There are some parents who are -- what's the right word? terrified? mortified? scandalized? -- by the prospect that their child(ren) might see an adult naked. But we can accommodate that species of juvenility easily enough: We can put up a screen. Those of us who have no problem with being seen naked and no problem with seeing others naked will be on one side, and those whose blood pressure rises to dangerous levels at the thought of their precious little innocent's seeing an adult naked (nevermind that (s)he has probably long since figured out how to find X-rated pictures via the computer at the public library) will be on the other.
There is also the "problem" of the circulation on the internet of an image of naked child's image. When my goddaughter was a child, technology is not what it is today, so that prospect was not an at-the-forefront-of-one's-awareness concern. But I like to think -- and, having been very much involved in her upbringing, I believe myself correct in thinking -- that had such a thing happened, her response would have been something like:
"Oh, yeah. I hadn't really noticed, but now that you mention it, that is a picture of me naked. Why would anyone bother to put that on the internet?"
(And we should remember how recent a concern prepubescent children's being seen naked really is. When I was a kid, it was common for little children to run around naked at public campgrounds and the like. No one -- well, almost no one -- thought anything of it. And I don't think that those children were attacked by pedophiles any more often than the if-someone-you-don't-know-so-much-as-smiles-at-you-run-away-screaming children of today are.)

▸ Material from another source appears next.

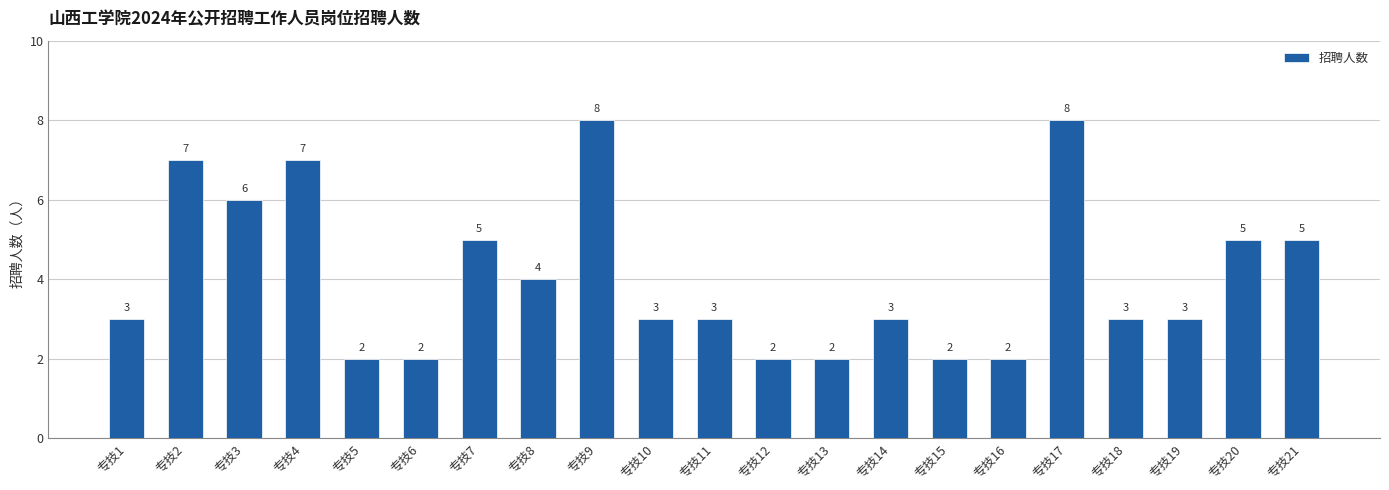

What is the maximum value shown in the chart?

8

The bottom line remains simple: Why should a complete stranger's seeing your labia or penis, or your seeing a complete stranger's labia or penis, matter any more than does a complete stranger's seeing your nose, or your seeing a complete stranger's nose?
Is there any answer other than a social construct built around shame associated with genitals? If so, I have yet to see it.
Reason is valuable only when it performs against the wordless physical background of the universe.